**What is needed:** The task calls for each record to be given again unchanged, minus any pictures.

**Exercise input:**
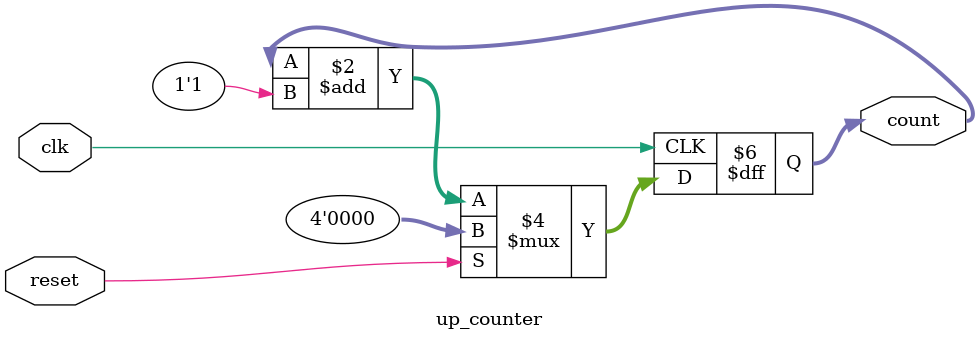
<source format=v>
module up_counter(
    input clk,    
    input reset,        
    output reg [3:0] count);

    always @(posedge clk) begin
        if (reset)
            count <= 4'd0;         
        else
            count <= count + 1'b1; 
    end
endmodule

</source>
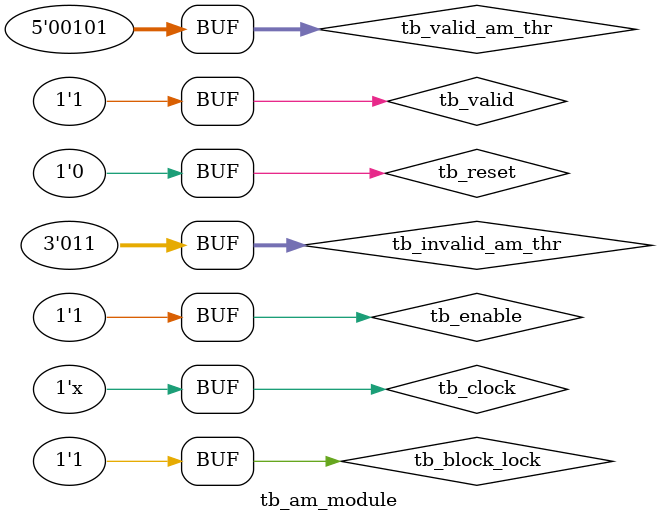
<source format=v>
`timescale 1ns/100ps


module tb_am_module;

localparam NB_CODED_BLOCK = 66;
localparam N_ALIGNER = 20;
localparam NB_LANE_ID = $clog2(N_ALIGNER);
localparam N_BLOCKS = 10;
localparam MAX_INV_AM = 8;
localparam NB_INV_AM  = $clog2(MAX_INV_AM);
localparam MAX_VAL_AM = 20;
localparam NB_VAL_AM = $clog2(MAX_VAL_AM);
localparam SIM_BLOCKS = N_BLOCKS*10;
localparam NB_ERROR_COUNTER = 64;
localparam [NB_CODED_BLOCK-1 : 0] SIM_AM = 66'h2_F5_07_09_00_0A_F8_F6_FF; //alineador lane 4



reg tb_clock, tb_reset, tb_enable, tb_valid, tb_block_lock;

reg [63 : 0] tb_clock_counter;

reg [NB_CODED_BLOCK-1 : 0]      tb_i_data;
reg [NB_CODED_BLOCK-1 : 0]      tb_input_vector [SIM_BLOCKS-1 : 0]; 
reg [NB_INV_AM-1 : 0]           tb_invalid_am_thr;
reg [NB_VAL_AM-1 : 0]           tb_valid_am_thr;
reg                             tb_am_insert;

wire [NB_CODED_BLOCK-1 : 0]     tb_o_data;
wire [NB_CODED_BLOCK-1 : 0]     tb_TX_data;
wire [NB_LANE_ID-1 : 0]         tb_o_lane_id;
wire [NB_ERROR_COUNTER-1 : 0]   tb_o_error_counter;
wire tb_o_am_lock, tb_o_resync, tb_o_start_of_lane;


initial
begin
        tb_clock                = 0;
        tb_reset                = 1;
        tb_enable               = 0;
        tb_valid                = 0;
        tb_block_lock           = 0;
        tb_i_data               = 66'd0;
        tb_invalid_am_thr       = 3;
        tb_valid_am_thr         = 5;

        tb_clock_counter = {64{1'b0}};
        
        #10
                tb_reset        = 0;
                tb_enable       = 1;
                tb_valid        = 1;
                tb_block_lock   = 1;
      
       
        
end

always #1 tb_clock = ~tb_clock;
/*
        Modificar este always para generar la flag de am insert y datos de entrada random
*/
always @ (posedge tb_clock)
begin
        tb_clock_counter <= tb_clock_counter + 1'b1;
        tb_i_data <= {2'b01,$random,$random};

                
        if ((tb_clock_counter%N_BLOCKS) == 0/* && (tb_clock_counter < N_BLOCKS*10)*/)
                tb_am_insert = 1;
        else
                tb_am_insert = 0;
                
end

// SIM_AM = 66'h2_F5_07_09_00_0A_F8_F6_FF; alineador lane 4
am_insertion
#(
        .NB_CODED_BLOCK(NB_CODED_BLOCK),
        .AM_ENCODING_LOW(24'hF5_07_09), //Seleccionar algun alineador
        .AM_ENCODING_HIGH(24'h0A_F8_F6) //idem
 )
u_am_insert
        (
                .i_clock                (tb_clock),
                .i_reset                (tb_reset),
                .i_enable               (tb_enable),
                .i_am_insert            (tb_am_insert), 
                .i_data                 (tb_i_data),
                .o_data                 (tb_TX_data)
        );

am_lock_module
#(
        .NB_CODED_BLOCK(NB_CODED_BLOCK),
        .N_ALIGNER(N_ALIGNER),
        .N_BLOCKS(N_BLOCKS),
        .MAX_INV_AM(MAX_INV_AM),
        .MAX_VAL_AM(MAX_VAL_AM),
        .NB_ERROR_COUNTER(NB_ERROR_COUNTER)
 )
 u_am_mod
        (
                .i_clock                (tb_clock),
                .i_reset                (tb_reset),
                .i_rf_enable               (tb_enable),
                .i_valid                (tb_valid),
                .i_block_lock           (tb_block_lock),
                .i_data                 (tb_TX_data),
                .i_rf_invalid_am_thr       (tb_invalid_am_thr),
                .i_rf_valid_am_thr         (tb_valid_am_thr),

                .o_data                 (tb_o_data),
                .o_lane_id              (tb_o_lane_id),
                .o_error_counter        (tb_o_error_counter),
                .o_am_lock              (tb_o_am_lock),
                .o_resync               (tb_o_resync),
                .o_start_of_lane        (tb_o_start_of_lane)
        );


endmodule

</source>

**Answer box:**
<source format=v>
module up_counter(
    input clk,    
    input reset,        
    output reg [3:0] count);

    always @(posedge clk) begin
        if (reset)
            count <= 4'd0;         
        else
            count <= count + 1'b1; 
    end
endmodule

</source>
<source format=v>
`timescale 1ns/100ps


module tb_am_module;

localparam NB_CODED_BLOCK = 66;
localparam N_ALIGNER = 20;
localparam NB_LANE_ID = $clog2(N_ALIGNER);
localparam N_BLOCKS = 10;
localparam MAX_INV_AM = 8;
localparam NB_INV_AM  = $clog2(MAX_INV_AM);
localparam MAX_VAL_AM = 20;
localparam NB_VAL_AM = $clog2(MAX_VAL_AM);
localparam SIM_BLOCKS = N_BLOCKS*10;
localparam NB_ERROR_COUNTER = 64;
localparam [NB_CODED_BLOCK-1 : 0] SIM_AM = 66'h2_F5_07_09_00_0A_F8_F6_FF; //alineador lane 4



reg tb_clock, tb_reset, tb_enable, tb_valid, tb_block_lock;

reg [63 : 0] tb_clock_counter;

reg [NB_CODED_BLOCK-1 : 0]      tb_i_data;
reg [NB_CODED_BLOCK-1 : 0]      tb_input_vector [SIM_BLOCKS-1 : 0]; 
reg [NB_INV_AM-1 : 0]           tb_invalid_am_thr;
reg [NB_VAL_AM-1 : 0]           tb_valid_am_thr;
reg                             tb_am_insert;

wire [NB_CODED_BLOCK-1 : 0]     tb_o_data;
wire [NB_CODED_BLOCK-1 : 0]     tb_TX_data;
wire [NB_LANE_ID-1 : 0]         tb_o_lane_id;
wire [NB_ERROR_COUNTER-1 : 0]   tb_o_error_counter;
wire tb_o_am_lock, tb_o_resync, tb_o_start_of_lane;


initial
begin
        tb_clock                = 0;
        tb_reset                = 1;
        tb_enable               = 0;
        tb_valid                = 0;
        tb_block_lock           = 0;
        tb_i_data               = 66'd0;
        tb_invalid_am_thr       = 3;
        tb_valid_am_thr         = 5;

        tb_clock_counter = {64{1'b0}};
        
        #10
                tb_reset        = 0;
                tb_enable       = 1;
                tb_valid        = 1;
                tb_block_lock   = 1;
      
       
        
end

always #1 tb_clock = ~tb_clock;
/*
        Modificar este always para generar la flag de am insert y datos de entrada random
*/
always @ (posedge tb_clock)
begin
        tb_clock_counter <= tb_clock_counter + 1'b1;
        tb_i_data <= {2'b01,$random,$random};

                
        if ((tb_clock_counter%N_BLOCKS) == 0/* && (tb_clock_counter < N_BLOCKS*10)*/)
                tb_am_insert = 1;
        else
                tb_am_insert = 0;
                
end

// SIM_AM = 66'h2_F5_07_09_00_0A_F8_F6_FF; alineador lane 4
am_insertion
#(
        .NB_CODED_BLOCK(NB_CODED_BLOCK),
        .AM_ENCODING_LOW(24'hF5_07_09), //Seleccionar algun alineador
        .AM_ENCODING_HIGH(24'h0A_F8_F6) //idem
 )
u_am_insert
        (
                .i_clock                (tb_clock),
                .i_reset                (tb_reset),
                .i_enable               (tb_enable),
                .i_am_insert            (tb_am_insert), 
                .i_data                 (tb_i_data),
                .o_data                 (tb_TX_data)
        );

am_lock_module
#(
        .NB_CODED_BLOCK(NB_CODED_BLOCK),
        .N_ALIGNER(N_ALIGNER),
        .N_BLOCKS(N_BLOCKS),
        .MAX_INV_AM(MAX_INV_AM),
        .MAX_VAL_AM(MAX_VAL_AM),
        .NB_ERROR_COUNTER(NB_ERROR_COUNTER)
 )
 u_am_mod
        (
                .i_clock                (tb_clock),
                .i_reset                (tb_reset),
                .i_rf_enable               (tb_enable),
                .i_valid                (tb_valid),
                .i_block_lock           (tb_block_lock),
                .i_data                 (tb_TX_data),
                .i_rf_invalid_am_thr       (tb_invalid_am_thr),
                .i_rf_valid_am_thr         (tb_valid_am_thr),

                .o_data                 (tb_o_data),
                .o_lane_id              (tb_o_lane_id),
                .o_error_counter        (tb_o_error_counter),
                .o_am_lock              (tb_o_am_lock),
                .o_resync               (tb_o_resync),
                .o_start_of_lane        (tb_o_start_of_lane)
        );


endmodule

</source>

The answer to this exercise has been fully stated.